Setup
I just finished watching Quantopian's Lecture on Kalman Filters and went through the notebook.
For those who want to learn more, I found the following links extremely useful:
- Concept
- Equations
- Beta Example
- Numerical Example
- A Textbook
- An IPython Textbook
The Python library that is being used is pykalman
The Code
In the Quantopian notebook, the meat of the code is here:
start = '2012-01-01'
end = '2015-01-01'
y = get_pricing('AMZN', fields='price', start_date=start, end_date=end)
x = get_pricing('SPY', fields='price', start_date=start, end_date=end)
delta = 1e-3
trans_cov = delta / (1 - delta) * np.eye(2) # How much random walk wiggles
obs_mat = np.expand_dims(np.vstack([[x], [np.ones(len(x))]]).T, axis=1)
kf = KalmanFilter(n_dim_obs=1, n_dim_state=2, # y is 1-dimensional, (alpha, beta) is 2-dimensional
initial_state_mean=[0,0],
initial_state_covariance=np.ones((2, 2)),
transition_matrices=np.eye(2),
observation_matrices=obs_mat,
observation_covariance=2,
transition_covariance=trans_cov)
# Use the observations y to get running estimates and errors for the state parameters
state_means, state_covs = kf.filter(y.values)
Question 1: How to pick delta? Why delta / (1 - delta) * np.eye(2)?
Where does a delta of 1e-3 come from? And why not just do:
trans_cov = delta * np.eye(2) # How much random walk wiggles
Perhaps this is something that must be optimized using some cross-validation, although I'm not sure what metric to use. If anyone has any insight, would greatly appreciate it.

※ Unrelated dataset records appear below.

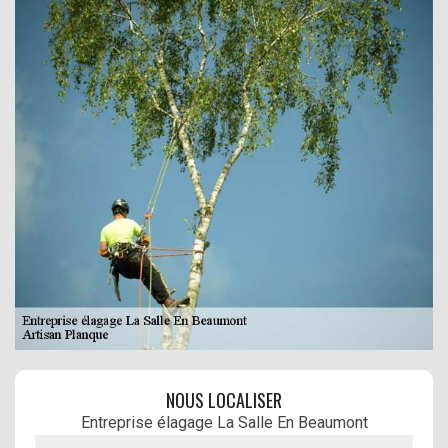
NOUS LOCALISER
Entreprise élagage La Salle En Beaumont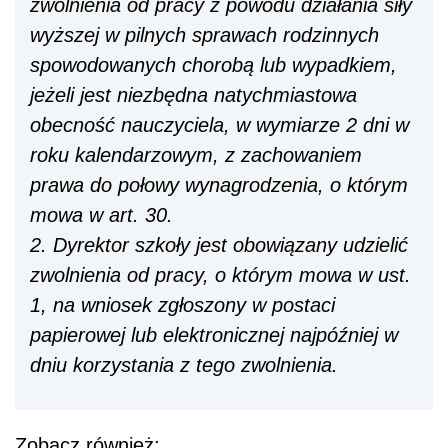
zwolnienia od pracy z powodu działania siły
wyższej w pilnych sprawach rodzinnych
spowodowanych chorobą lub wypadkiem,
jeżeli jest niezbędna natychmiastowa
obecność nauczyciela, w wymiarze 2 dni w
roku kalendarzowym, z zachowaniem
prawa do połowy wynagrodzenia, o którym
mowa w art. 30.
2. Dyrektor szkoły jest obowiązany udzielić
zwolnienia od pracy, o którym mowa w ust.
1, na wniosek zgłoszony w postaci
papierowej lub elektronicznej najpóźniej w
dniu korzystania z tego zwolnienia.
Zobacz również: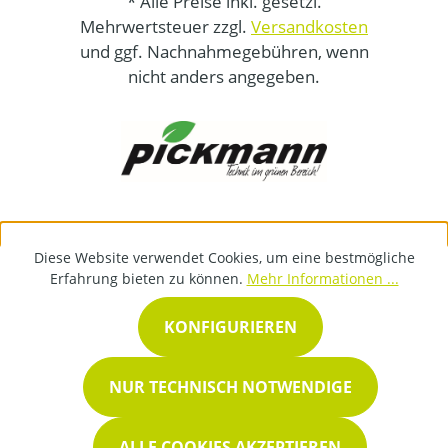
* Alle Preise inkl. gesetzl.
Mehrwertsteuer zzgl.
Versandkosten
und ggf. Nachnahmegebühren, wenn
nicht anders angegeben.
Diese Website verwendet Cookies, um eine bestmögliche
Erfahrung bieten zu können.
Mehr Informationen ...
KONFIGURIEREN
NUR TECHNISCH NOTWENDIGE
ALLE COOKIES AKZEPTIEREN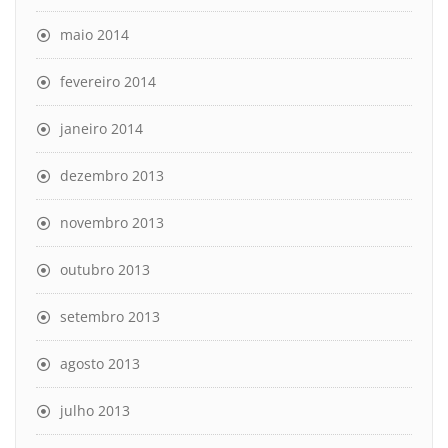
maio 2014
fevereiro 2014
janeiro 2014
dezembro 2013
novembro 2013
outubro 2013
setembro 2013
agosto 2013
julho 2013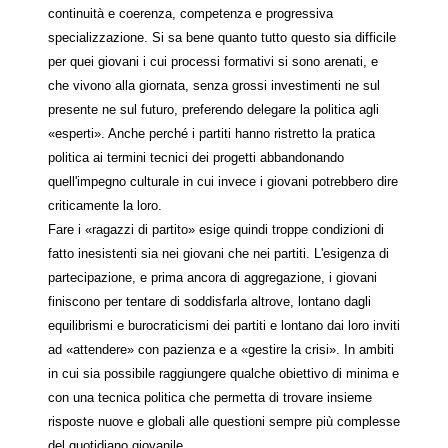
continuità e coerenza, competenza e progressiva
specializzazione. Si sa bene quanto tutto questo sia difficile
per quei giovani i cui processi formativi si sono arenati, e
che vivono alla giornata, senza grossi investimenti ne sul
presente ne sul futuro, preferendo delegare la politica agli
«esperti». Anche perché i partiti hanno ristretto la pratica
politica ai termini tecnici dei progetti abbandonando
quell'impegno culturale in cui invece i giovani potrebbero dire
criticamente la loro.
Fare i «ragazzi di partito» esige quindi troppe condizioni di
fatto inesistenti sia nei giovani che nei partiti. L'esigenza di
partecipazione, e prima ancora di aggregazione, i giovani
finiscono per tentare di soddisfarla altrove, lontano dagli
equilibrismi e burocraticismi dei partiti e lontano dai loro inviti
ad «attendere» con pazienza e a «gestire la crisi». In ambiti
in cui sia possibile raggiungere qualche obiettivo di minima e
con una tecnica politica che permetta di trovare insieme
risposte nuove e globali alle questioni sempre più complesse
del quotidiano giovanile.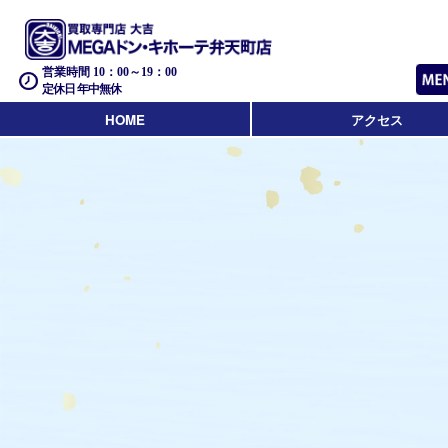
営業時間 10：00～19：00
定休日 年中無休
HOME
アクセス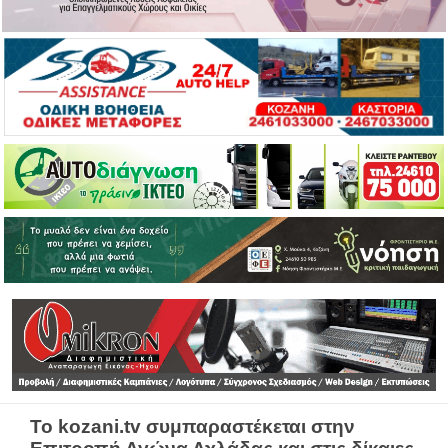
Το kozani.tv συμπαραστέκεται στην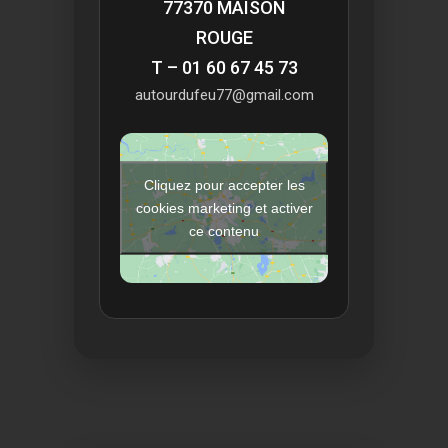
77370 MAISON
ROUGE
T – 01 60 67 45 73
autourdufeu77@gmail.com
Cliquez pour accepter les
cookies marketing et activer
ce contenu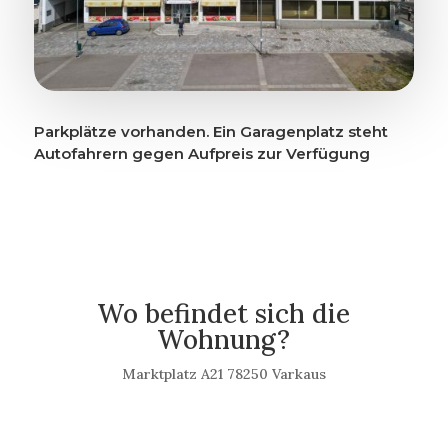
Parkplätze vorhanden. Ein Garagenplatz steht
Autofahrern gegen Aufpreis zur Verfügung
Wo befindet sich die
Wohnung?
Marktplatz A21 78250 Varkaus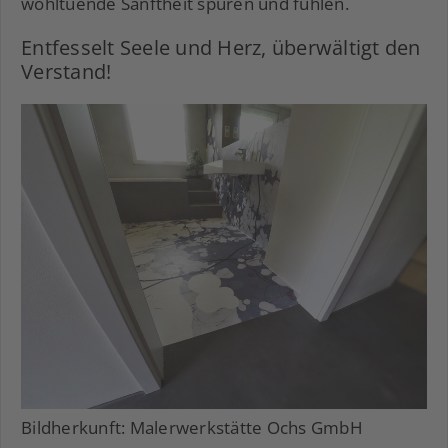
wohltuende Sanftheit spüren und fühlen.
Entfesselt Seele und Herz, überwältigt den
Verstand!
Bildherkunft: Malerwerkstätte Ochs GmbH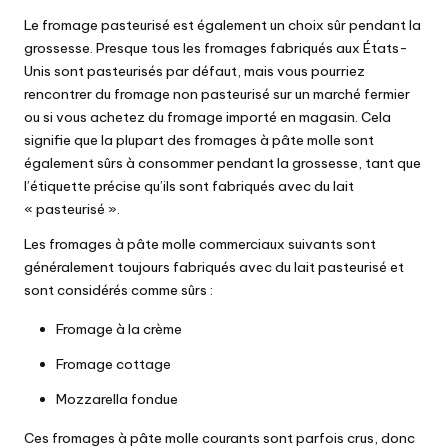
Le fromage pasteurisé est également un choix sûr pendant la
grossesse. Presque tous les fromages fabriqués aux États-
Unis sont pasteurisés par défaut, mais vous pourriez
rencontrer du fromage non pasteurisé sur un marché fermier
ou si vous achetez du fromage importé en magasin. Cela
signifie que la plupart des fromages à pâte molle sont
également sûrs à consommer pendant la grossesse, tant que
l’étiquette précise qu’ils sont fabriqués avec du lait
« pasteurisé ».
Les fromages à pâte molle commerciaux suivants sont
généralement toujours fabriqués avec du lait pasteurisé et
sont considérés comme sûrs :
Fromage à la crème
Fromage cottage
Mozzarella fondue
Ces fromages à pâte molle courants sont parfois crus, donc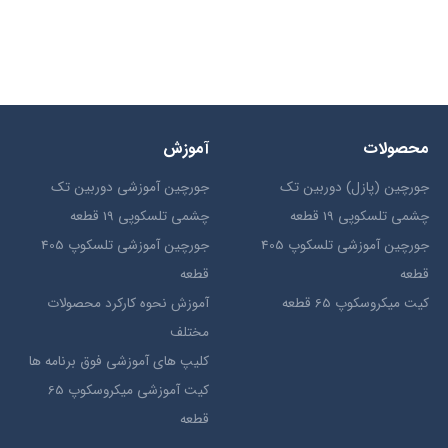
محصولات
آموزش
جورچین (پازل) دوربین تک
جورچین آموزشی دوربین تک
چشمی تلسکوپی 19 قطعه
چشمی تلسکوپی 19 قطعه
جورچین آموزشی تلسکوپ 405
جورچین آموزشی تلسکوپ 405
قطعه
قطعه
کیت میکروسکوپ 65 قطعه
آموزش نحوه کارکرد محصولات
مختلف
کلیپ های آموزشی فوق برنامه ها
کیت آموزشی میکروسکوپ 65
قطعه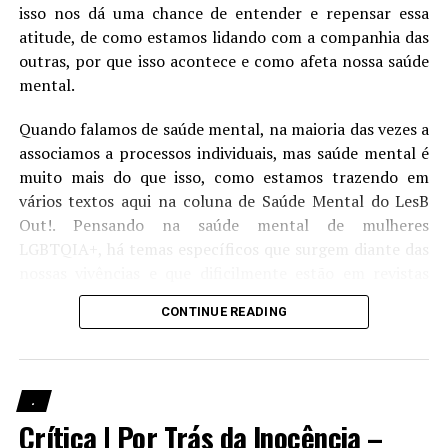
isso nos dá uma chance de entender e repensar essa
Karolen Passos
atitude, de como estamos lidando com a companhia das
outras, por que isso acontece e como afeta nossa saúde
mental.
Karolen Passos é a co-criadora do LesB Out!. Jornalista,
marketeira, mestranda sofredora e crítica há mais de dez
Quando falamos de saúde mental, na maioria das vezes a
anos, ela já escreveu para diversos sites. Fã de séries desde
associamos a processos individuais, mas saúde mental é
Gilmore Girls, a carioca têm mais de 50 títulos interminados na
grade atual de séries e uma coleção crescente de quadrinhos
muito mais do que isso, como estamos trazendo em
(será se já leu tudo?). Hoje mora na Bahia e é mãe de três
vários textos aqui na coluna de Saúde Mental do LesB
gatos: Bruce Wayne, o BAT-CAT, Alex Karev, o hiperativo e
Out!. Pensando na saúde mental de mulheres
Meredith Grey, a antissocial.
LGBTQIA+, há temas específicos que surgem diante das
nossas vivências e que dificilmente estão em revistas
científicas ou são temas de estudos feitos na área
CONTINUE READING
acadêmica, mas que estão sendo discutidos e percebidos
por quem vive essa realidade.
LesB Saúde | Prevenção de ISTs para mulheres
.
Crítica | Por Trás da Inocência –
Quem nunca frequentou um espaço (o famoso rolê) em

Question 2: How is observation_covariance = 2 decided?
I understand we're talking about prices here, and $2 move for a stock 'feels' like a good estimate for the variance of the price of Amazon, but is there a better way to select this rather than gut feelings?
Question 3: Why is this approach better than just doing some rolling beta?
At the end of the day, to do some rolling beta you must decide what the lookback window is.
I understand the appeal of Kalman because you don't decide the lookback window, but you do need to decide transition_covariance? And changing this can have the same effect as increasing/decreasing your lookback window.
Question 4: Best Practices
Are there best practices that I should be aware of?
The only thing I can find was this on Quora.
Thanks
Any help would greatly be appreciated. And if anyone has any questions that I might be able to answer, feel free to ask me in this thread.